All Possible combinations in C

Question

I'm trying to find a efficient algorithm in C, which provides me all combinations of a given charset.

The algorithm should not recursive. At last the number of digits should be flexible. For example:

char set[] = "a1";
->
a1
aa
1a
11

I've only found a Perl solution, but it uses substr(). I think that wasn't that fast performance-wise.

For most algorithms in C, I've found were only permutations...

A article in a german C++ forum claims, that C++-STL Solutions are faster than "raw" recursive algorithms.

Answer 1

Python is very close to a pseudo code.

You can read the Python source to itertools.permutations and just replicate in C.

Here is the demo that this works:

#!/usr/bin/env python
import itertools

s='a1'

print set(itertools.permutations(s*len(s), len(s)))

Output:

set([('1', '1'), ('a', '1'), ('a', 'a'), ('1', 'a')])

Here is an even simpler way:

>>> s='a1'
>>> ['{}{}'.format(x,y) for x in s for y in s]
['aa', 'a1', '1a', '11']


>>> s='abc'
>>> ['{}{}{}'.format(x,y,z) for x in s for y in s for z in s]
['aaa', 'aab', 'aac', 'aba', 'abb', 'abc', 'aca', 'acb', 
 'acc', 'baa', 'bab', 'bac', 'bba', 'bbb', 'bbc', 'bca', 
 'bcb', 'bcc', 'caa', 'cab', 'cac', 'cba', 'cbb', 'cbc', 
 'cca', 'ccb', 'ccc']

To unwind a list comprehension, use NESTED LOOPS, like so:

>>> for x in s:
...    for y in s:
...       for z in s:
...          print '{}{}{}'.format(x,y,z)

Answer 2

Wikipedia has C code for the n-ary Gray code. It should be convertible to your problem by using the digits as offsets into your input array. You will need to do some dynamic allocation to handle the arbitrary length of your input. A related approach is to do nested loops, where you have an array of loop counters as long as your input, and another counter for which of those you are currently incrementing. E.g. printing all six-digit base-six numbers, needs to be modified for dynamic allocation but shows the principle:

int i;
int length = 5;
int max = 6;
int counters[length];
for (i=0; i<length; i++)
    counters[i] = 0;
for(;;) {
    for (i=length-1; i>=0; i--)
        printf("%d", counters[i]);
    printf("\n");
    for(i=0; i<length; i++) {
        counters[i]++;
        if (counters[i] < max)
            break;
        else
            counters[i] = 0;
    }
    if (i >= length)
        break;
}

Answer 3

Write a function that will convert an integer into a string hexadecimal number, then convert that algorithm into a base 36 (a-z plus 0-9) number. Use one for loop to count from 1 to (digit count times base) and call your function each time.

• 1 becomes 1
• 10 becomes a
• 35 becomes z
• 36 becomes 10
• 46 becomes 1a

Answer 4

Well, I would number the possible combinations, loop through the numbers and convert.
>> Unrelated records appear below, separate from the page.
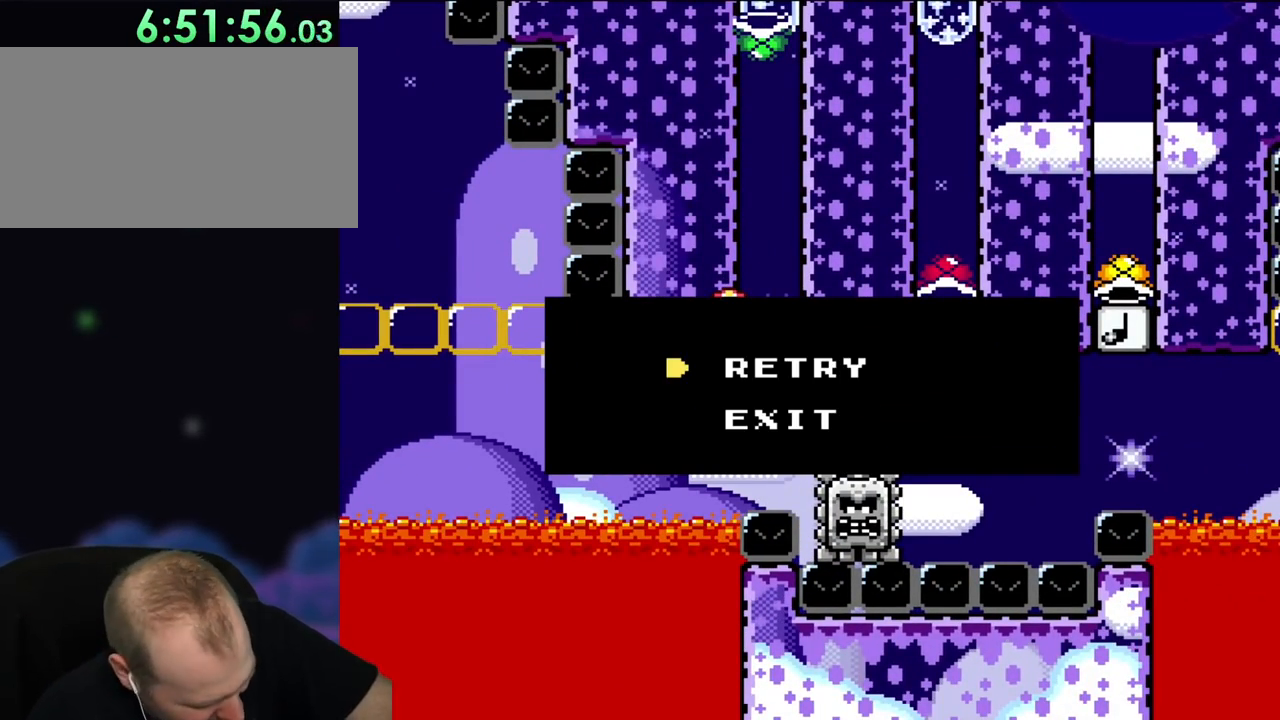
{"buttons": [], "events": []}
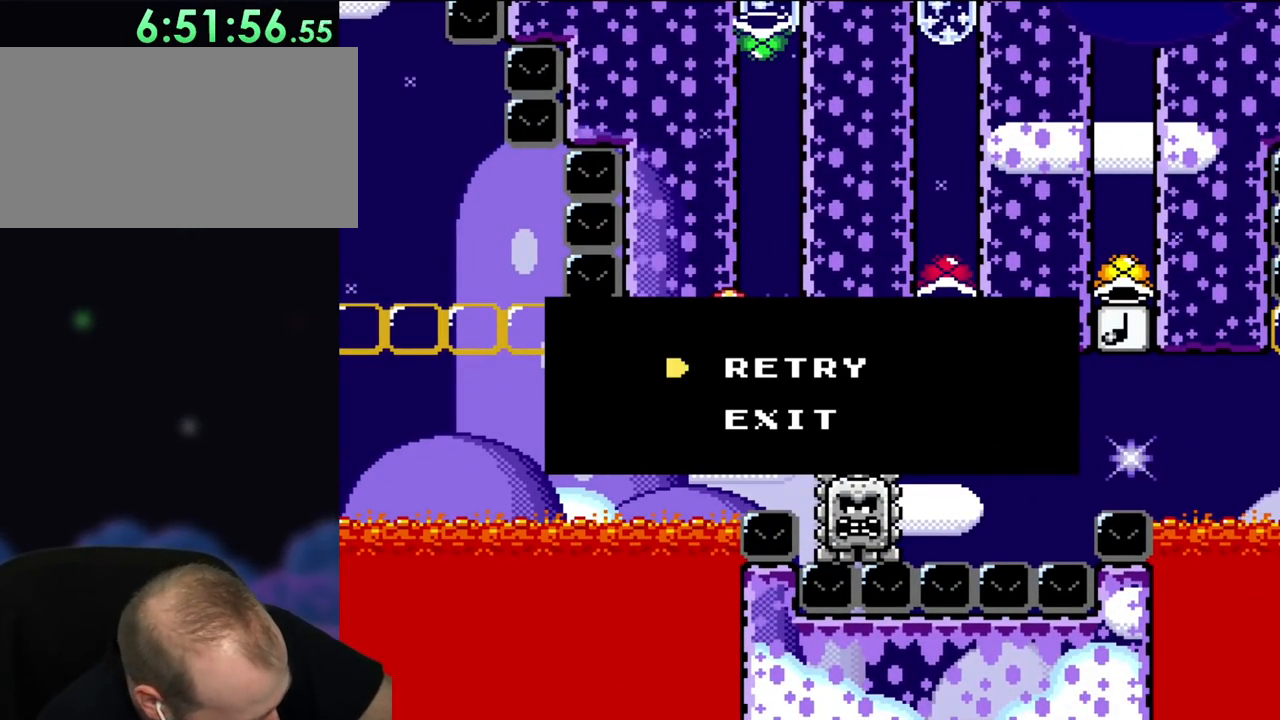
{"buttons": ["A"], "events": [[433, "A", "down"]]}
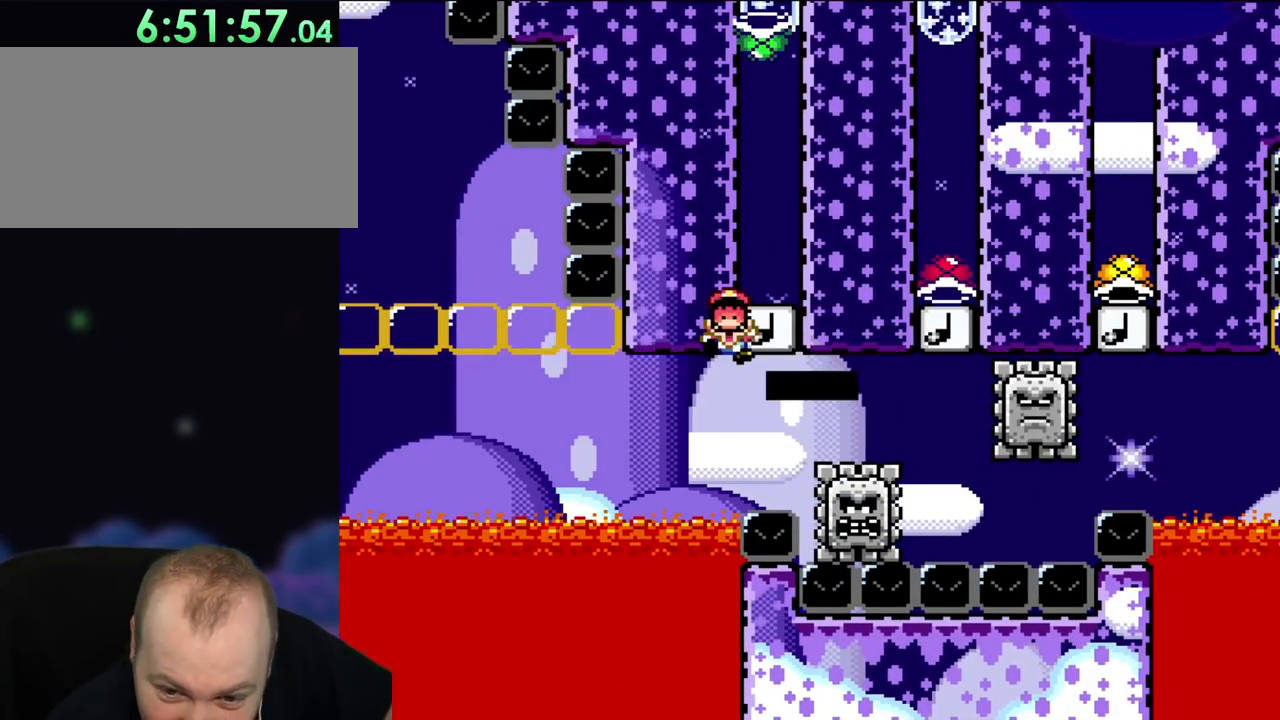
{"buttons": ["A"], "events": [[133, "A", "up"], [200, "A", "down"], [350, "A", "up"], [433, "A", "down"]]}
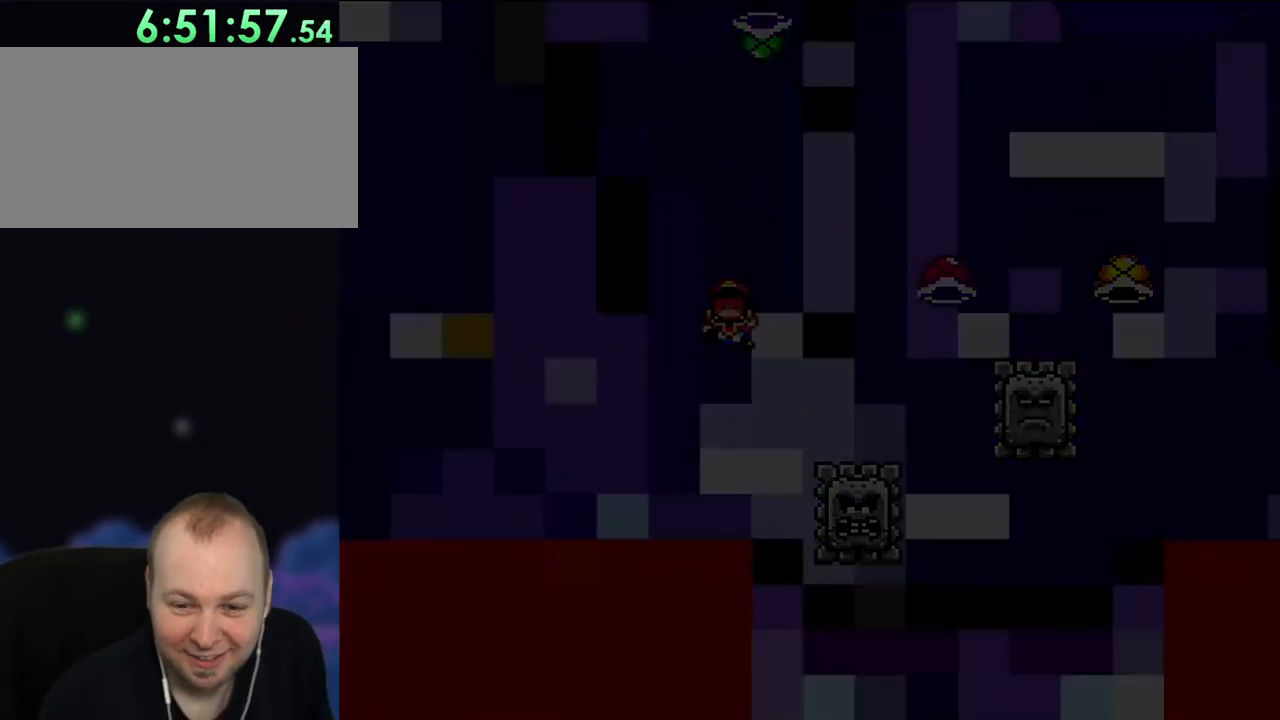
{"buttons": [], "events": [[83, "A", "up"]]}
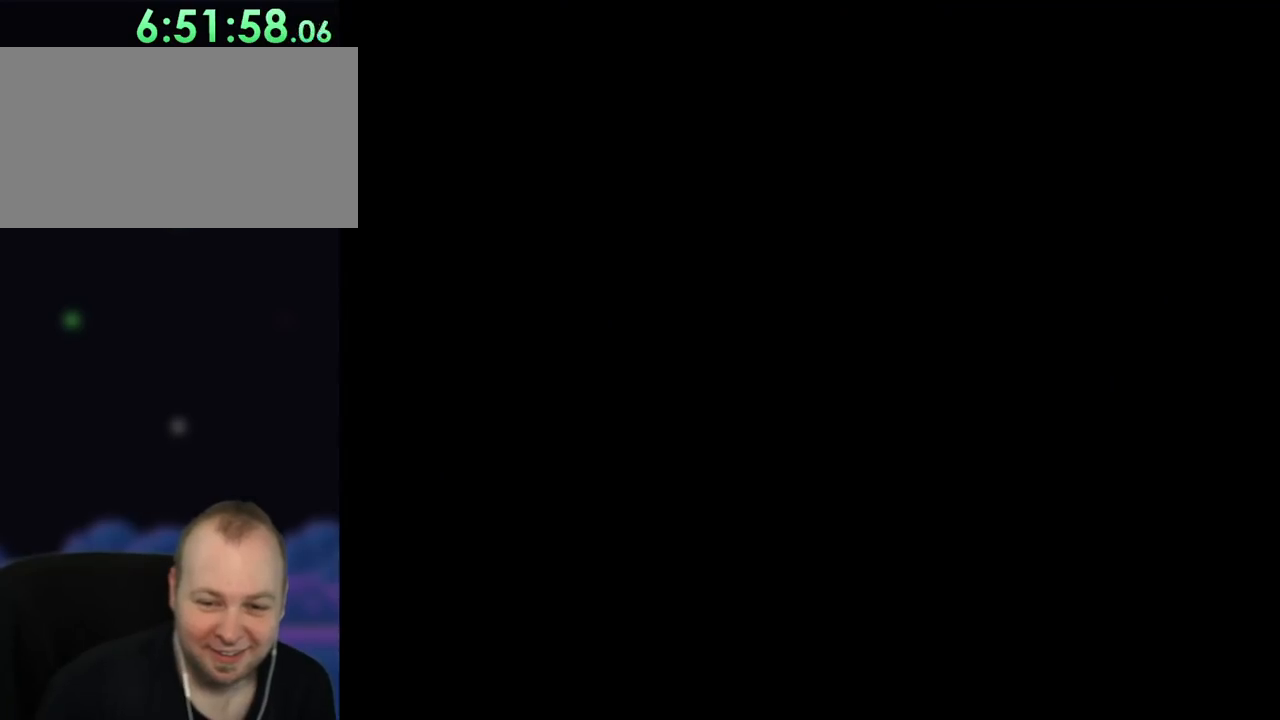
{"buttons": ["Y", "DPAD_RIGHT"], "events": [[217, "A", "down"], [250, "A", "up"], [433, "DPAD_RIGHT", "down"], [467, "Y", "down"]]}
For instance: to generate all size 3 combinations of the 10 symbols {'0', '1', ..., '9'}, I would loop from 0 to 999 and output "000" to "999".

In the same way (kinda), to generate all size 3 combinations of the 5 symbols {'a', 'b', ..., 'e'} I would loop from 0 to 5*5*5-1 and output the loop number in base 5, but with the symbols provided.

Answer 5

If the set size were a fixed N it would be simple - you could just have N for loops, each one nested into the previous one. Since you can't do this and you can't use recursion, you have to calculate the total required number of iterations (seems like it's N^M), use one single loop and then use / and % to calculate what the array index of each character should be. You'd better use longs as well, because N^M gets big fast.